*Required action*.
Spot each line in the data below containing "Connections" and copy it.
== Source material ==
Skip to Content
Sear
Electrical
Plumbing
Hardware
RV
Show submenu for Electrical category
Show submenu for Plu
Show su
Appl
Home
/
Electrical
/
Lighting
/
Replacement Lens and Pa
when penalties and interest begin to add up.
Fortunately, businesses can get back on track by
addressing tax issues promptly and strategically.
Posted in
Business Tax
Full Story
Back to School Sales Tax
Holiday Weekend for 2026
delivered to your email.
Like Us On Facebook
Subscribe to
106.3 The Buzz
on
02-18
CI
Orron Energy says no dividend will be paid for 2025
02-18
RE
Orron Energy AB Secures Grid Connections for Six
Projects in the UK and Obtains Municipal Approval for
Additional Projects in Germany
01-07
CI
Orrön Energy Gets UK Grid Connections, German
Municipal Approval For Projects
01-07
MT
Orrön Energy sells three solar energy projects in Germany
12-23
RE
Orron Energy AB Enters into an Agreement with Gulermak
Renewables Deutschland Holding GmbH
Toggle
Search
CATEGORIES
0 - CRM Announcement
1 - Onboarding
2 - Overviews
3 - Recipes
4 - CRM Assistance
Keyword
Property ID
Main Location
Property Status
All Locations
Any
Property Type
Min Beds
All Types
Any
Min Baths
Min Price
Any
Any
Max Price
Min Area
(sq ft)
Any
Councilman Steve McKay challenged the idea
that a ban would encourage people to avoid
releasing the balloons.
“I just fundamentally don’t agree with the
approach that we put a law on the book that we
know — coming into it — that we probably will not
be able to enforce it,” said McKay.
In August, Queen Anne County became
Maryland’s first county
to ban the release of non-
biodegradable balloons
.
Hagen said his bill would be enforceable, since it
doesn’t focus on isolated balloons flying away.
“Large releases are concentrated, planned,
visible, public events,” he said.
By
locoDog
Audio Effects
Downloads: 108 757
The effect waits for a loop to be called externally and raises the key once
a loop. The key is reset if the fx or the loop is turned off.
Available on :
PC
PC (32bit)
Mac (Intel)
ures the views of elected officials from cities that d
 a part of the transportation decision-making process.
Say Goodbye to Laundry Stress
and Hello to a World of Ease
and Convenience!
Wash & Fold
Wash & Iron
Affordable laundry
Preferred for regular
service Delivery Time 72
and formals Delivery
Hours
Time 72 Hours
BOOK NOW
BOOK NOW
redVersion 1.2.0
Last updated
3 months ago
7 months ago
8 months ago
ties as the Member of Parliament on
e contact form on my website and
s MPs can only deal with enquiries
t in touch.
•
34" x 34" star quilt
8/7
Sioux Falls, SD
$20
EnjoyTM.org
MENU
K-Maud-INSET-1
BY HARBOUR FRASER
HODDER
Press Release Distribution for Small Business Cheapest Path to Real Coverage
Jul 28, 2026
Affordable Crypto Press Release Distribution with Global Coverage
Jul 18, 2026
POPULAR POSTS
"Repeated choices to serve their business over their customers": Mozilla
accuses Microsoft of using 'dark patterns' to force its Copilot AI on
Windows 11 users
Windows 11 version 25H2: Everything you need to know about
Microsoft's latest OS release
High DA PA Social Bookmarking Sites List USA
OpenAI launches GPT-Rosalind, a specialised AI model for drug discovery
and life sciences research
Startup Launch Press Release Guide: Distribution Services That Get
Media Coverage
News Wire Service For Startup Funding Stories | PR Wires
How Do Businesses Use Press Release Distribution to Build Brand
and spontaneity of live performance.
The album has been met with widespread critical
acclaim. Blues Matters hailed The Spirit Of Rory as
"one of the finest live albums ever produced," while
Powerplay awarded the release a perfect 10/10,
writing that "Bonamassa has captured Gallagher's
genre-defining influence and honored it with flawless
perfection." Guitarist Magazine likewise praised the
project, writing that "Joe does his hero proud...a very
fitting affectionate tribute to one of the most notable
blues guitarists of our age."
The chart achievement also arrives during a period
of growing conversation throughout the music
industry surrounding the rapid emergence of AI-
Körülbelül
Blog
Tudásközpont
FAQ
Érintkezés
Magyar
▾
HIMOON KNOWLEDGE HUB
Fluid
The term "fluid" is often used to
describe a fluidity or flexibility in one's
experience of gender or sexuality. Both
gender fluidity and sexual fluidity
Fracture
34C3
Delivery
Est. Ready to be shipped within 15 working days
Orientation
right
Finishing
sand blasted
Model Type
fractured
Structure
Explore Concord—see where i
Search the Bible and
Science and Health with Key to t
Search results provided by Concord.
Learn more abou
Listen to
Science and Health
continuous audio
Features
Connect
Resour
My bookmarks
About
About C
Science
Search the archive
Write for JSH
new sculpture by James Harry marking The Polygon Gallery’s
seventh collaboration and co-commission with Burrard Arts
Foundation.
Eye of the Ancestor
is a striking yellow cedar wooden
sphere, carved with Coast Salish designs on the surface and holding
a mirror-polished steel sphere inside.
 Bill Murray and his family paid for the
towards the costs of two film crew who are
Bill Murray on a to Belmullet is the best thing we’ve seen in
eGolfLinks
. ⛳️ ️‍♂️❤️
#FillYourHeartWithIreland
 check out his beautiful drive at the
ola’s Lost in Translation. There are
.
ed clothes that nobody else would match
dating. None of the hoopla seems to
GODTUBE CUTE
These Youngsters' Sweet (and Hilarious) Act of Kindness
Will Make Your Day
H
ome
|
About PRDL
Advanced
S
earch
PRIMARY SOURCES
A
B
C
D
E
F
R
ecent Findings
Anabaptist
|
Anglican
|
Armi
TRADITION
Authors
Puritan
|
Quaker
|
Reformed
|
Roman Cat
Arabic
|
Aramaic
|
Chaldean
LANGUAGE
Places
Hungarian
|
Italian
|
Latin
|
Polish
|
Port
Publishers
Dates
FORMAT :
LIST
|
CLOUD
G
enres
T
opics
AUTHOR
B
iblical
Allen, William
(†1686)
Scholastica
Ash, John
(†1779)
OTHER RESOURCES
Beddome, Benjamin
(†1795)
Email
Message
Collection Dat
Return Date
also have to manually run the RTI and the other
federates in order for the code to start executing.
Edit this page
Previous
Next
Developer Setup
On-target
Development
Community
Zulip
===
*Response to the exercise*.
Orron Energy AB Secures Grid Connections for Six
Orrön Energy Gets UK Grid Connections, German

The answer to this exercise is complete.